In this chapter, we explore two powerful features of MindScript that blur the line between code and documentation, and increase its expressiveness beyond traditional programming languages:

  1. Informal Annotations: a lightweight, comment-based type hinting system;
  2. Oracles LLM-backed computational “black boxes” that boost the language’s capabilities.

In classical computation theory, an oracle machine is a Turing machine augmented with access to a “black-box” that instantly solves a particular problem, even if it is undecidable by the machine alone. Similarly,

  • Semantic Queries: Oracles can answer questions about meaning or world knowledge that no static algorithm could compute (e.g., “Who invented the World Wide Web?”).
  • On-the-fly Reasoning: They enable operations like free-form text generation, pattern recognition, or domain-specific inference, all at runtime.
  • Extensible Capability: By changing the LLM prompt (informal type) or examples, you effectively “upgrade” the oracle’s power without altering the language core.
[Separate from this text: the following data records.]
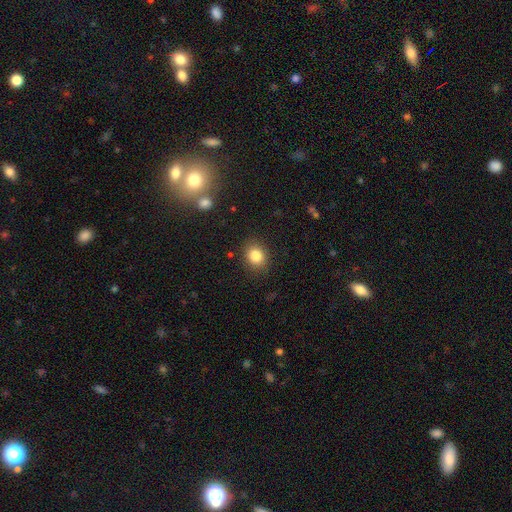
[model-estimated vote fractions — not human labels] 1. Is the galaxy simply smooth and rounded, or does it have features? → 84% smooth, 10% star or artifact, 6% featured or disk.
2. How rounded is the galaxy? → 61% round, 38% in between, 1% cigar-shaped.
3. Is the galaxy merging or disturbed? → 87% none, 9% minor disturbance, 3% major disturbance, 1% merger.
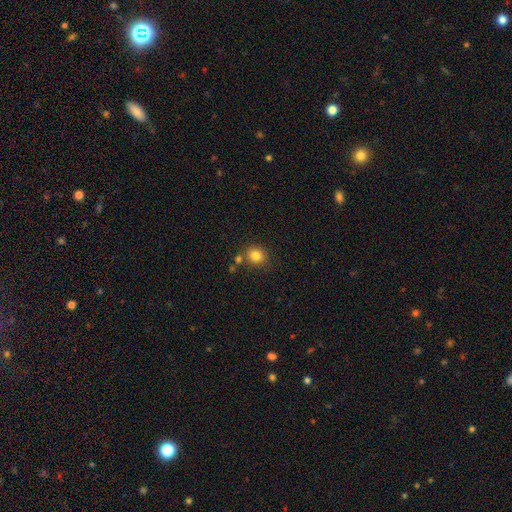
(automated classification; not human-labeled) smooth_or_featured: smooth (p=0.82) [alt: star or artifact p=0.12]
how_rounded: round (p=0.84) [alt: in between p=0.15]
merging: none (p=0.75) [alt: merger p=0.11]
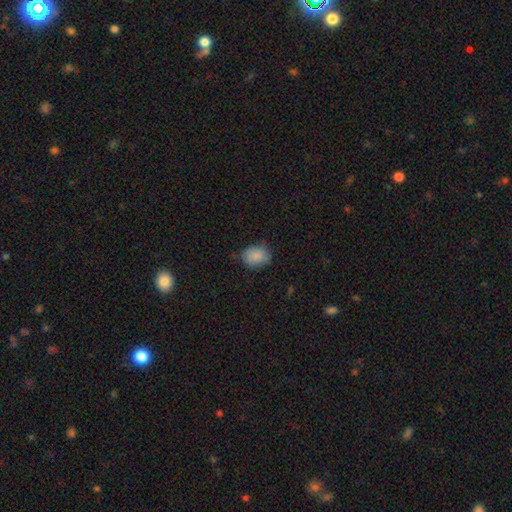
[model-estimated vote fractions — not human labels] smooth-or-featured: smooth: 86% | star or artifact: 8% | featured or disk: 6%
  how-rounded: in between: 58% | round: 41% | cigar-shaped: 1%
  merging: none: 74% | minor disturbance: 20% | major disturbance: 4% | merger: 1%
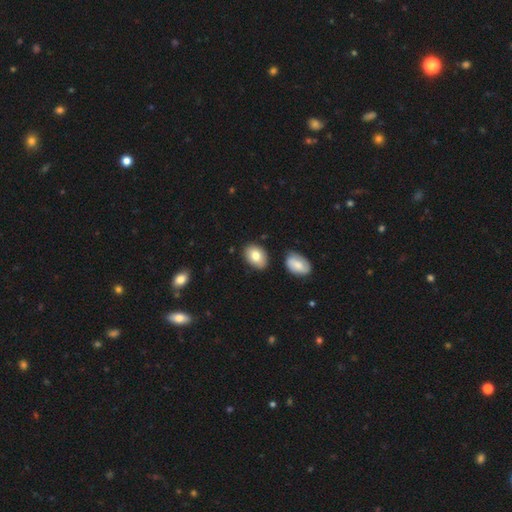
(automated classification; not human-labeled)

This mechanism sets MindScript apart from a purely syntactic language to one with semantic computation capabilities, akin to dynamically consulting an expert whenever you need an intelligent answer.

Informal Annotations

In MindScript, you can attach human-readable comments directly to values or definitions. These comments become informal types, guiding a Large Language Model (LLM) when it interprets or generates code. They are not checked at runtime, but they enrich the "intent" behind your code.
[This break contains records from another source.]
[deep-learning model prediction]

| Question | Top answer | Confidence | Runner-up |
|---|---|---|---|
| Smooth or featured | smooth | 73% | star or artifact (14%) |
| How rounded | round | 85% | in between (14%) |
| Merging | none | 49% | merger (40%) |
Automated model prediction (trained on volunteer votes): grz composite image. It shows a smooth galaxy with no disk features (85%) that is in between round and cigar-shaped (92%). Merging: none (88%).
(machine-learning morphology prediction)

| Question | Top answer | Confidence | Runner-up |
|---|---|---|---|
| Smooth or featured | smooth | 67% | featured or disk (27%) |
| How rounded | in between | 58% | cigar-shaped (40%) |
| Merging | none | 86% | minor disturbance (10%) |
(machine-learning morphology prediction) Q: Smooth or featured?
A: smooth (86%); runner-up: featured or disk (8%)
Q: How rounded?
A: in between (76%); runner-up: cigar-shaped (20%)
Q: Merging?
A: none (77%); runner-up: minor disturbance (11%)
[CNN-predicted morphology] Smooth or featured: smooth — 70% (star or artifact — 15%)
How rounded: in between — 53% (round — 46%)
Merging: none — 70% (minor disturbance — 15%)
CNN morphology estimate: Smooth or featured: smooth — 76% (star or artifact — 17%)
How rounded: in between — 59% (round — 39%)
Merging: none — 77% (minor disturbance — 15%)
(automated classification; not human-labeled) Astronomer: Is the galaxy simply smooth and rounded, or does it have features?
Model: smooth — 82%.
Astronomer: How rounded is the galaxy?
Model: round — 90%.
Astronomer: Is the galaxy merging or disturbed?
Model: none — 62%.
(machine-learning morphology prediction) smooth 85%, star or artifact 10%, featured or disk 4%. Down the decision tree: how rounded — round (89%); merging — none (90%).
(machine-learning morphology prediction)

Comments are denoted by the # operator following by an explanation. Place a comment on its own line immediately before an expression. The annotation attaches to the value of that expression.

> # The speed of light in meters per second.
| let c = 299792458
The speed of light in meters per second.
299792458

Here, the value 299792458 gains the informal type "The speed of light in meters per second."
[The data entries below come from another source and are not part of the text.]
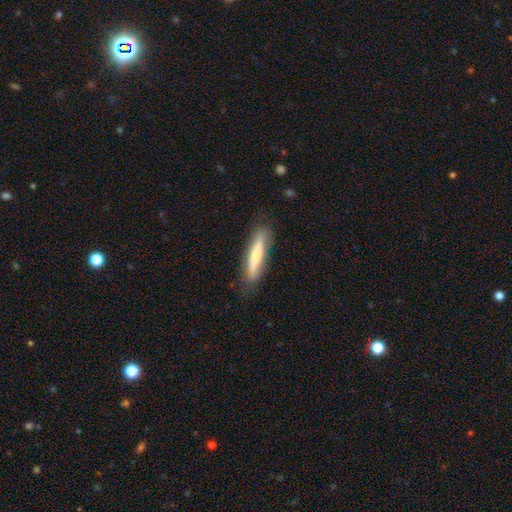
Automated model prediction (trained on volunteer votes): smooth 59%, featured or disk 35%, star or artifact 6%. Down the decision tree: how rounded — cigar-shaped (85%); merging — none (82%).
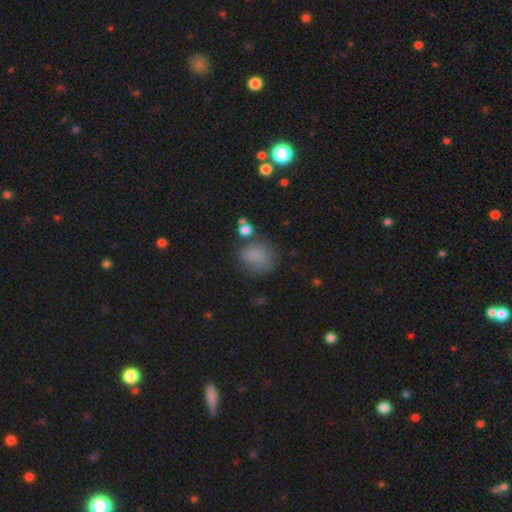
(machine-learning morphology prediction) A smooth galaxy with no disk features (75%) that is round (58%).

Vote fractions:
- Smooth or featured? smooth: 75% / star or artifact: 14% / featured or disk: 11%
- How rounded? round: 58% / in between: 41% / cigar-shaped: 1%
- Merging? none: 56% / minor disturbance: 24% / major disturbance: 13% / merger: 6%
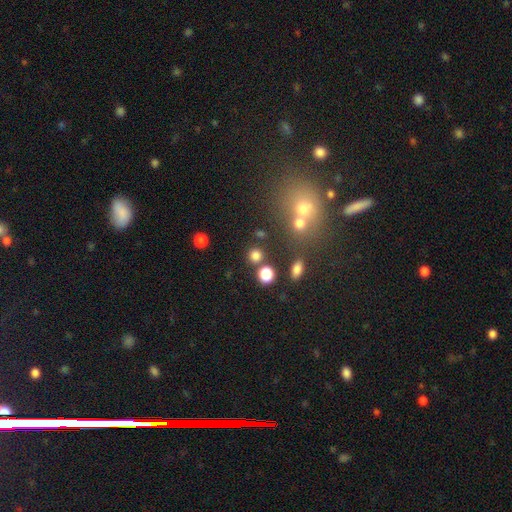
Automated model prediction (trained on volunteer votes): Overall: smooth (77%). How rounded: round (89%). Merging: none (78%).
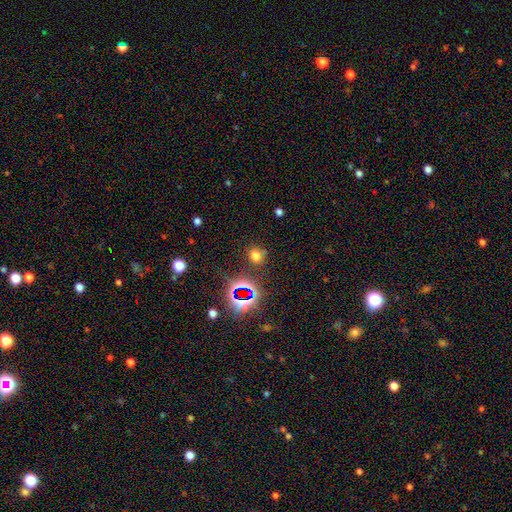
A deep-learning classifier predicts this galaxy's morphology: smooth_or_featured: smooth (p=0.61) [alt: star or artifact p=0.32]
how_rounded: round (p=0.67) [alt: in between p=0.32]
merging: none (p=0.78) [alt: minor disturbance p=0.12]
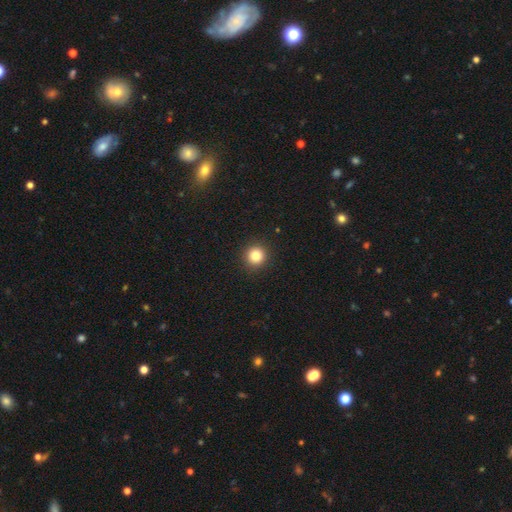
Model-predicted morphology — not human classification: smooth 83%, star or artifact 11%, featured or disk 5%. Down the decision tree: how rounded — round (95%); merging — none (93%).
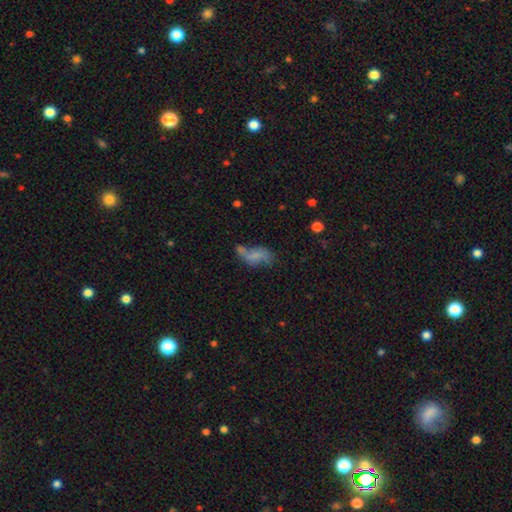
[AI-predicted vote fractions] Morphology: type=smooth (48%); merging=none (30%).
If we type a variable name in the REPL, it returns the annotation and the value:

> c
The speed of light in meters per second.
299792458

We have already seen annotations with double-hashes ##. Double-hash annotations are ignored by the interpreter, i.e. they behave just like code comments in other programming languages.

> ## The speed of light in meters per second.
> let c = 299792458    ## This will be ignored too.
299792458

Setting and retrieving notes can also be achieved programmatically using the setNote([val], [note]) and getNote([val]) functions respectively.

> let c = 299792458
299792458

> setNote(c, "The speed of light in meters per second.")
The speed of light in meters per second.
299792458

> getNote(c)
"The speed of light in meters per second."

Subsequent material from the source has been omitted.